▶ [EXERCISE INPUTS]

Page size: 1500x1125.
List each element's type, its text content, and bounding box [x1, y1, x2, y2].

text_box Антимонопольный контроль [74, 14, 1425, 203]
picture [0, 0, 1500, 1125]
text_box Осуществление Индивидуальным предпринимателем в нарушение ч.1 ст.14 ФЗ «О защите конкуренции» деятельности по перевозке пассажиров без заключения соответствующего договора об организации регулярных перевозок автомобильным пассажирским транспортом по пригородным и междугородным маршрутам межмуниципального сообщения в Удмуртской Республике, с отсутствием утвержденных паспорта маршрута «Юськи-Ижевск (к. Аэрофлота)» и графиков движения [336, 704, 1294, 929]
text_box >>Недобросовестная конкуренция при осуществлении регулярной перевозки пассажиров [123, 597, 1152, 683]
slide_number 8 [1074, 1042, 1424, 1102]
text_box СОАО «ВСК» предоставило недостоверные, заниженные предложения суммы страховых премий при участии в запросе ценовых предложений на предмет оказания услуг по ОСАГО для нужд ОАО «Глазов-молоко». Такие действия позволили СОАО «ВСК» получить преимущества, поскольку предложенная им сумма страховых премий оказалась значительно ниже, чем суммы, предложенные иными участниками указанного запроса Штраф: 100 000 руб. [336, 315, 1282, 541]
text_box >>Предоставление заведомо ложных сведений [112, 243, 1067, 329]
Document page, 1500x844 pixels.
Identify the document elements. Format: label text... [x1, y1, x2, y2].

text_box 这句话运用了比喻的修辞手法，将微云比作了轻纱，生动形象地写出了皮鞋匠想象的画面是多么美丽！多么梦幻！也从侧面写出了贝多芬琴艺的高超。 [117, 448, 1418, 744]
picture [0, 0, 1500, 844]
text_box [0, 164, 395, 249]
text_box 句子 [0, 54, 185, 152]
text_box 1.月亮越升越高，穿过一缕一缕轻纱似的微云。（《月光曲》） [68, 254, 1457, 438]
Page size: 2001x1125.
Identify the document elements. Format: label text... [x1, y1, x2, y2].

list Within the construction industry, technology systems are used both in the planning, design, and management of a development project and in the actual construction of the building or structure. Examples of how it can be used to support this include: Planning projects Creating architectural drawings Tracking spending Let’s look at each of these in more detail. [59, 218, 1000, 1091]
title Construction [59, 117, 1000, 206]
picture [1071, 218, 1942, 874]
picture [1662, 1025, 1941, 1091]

▶ [EXERCISE] In how many lines of the material does the word "size" occur? Reply with only that number.

▶ [ANSWER TO THIS PROBLEM] 2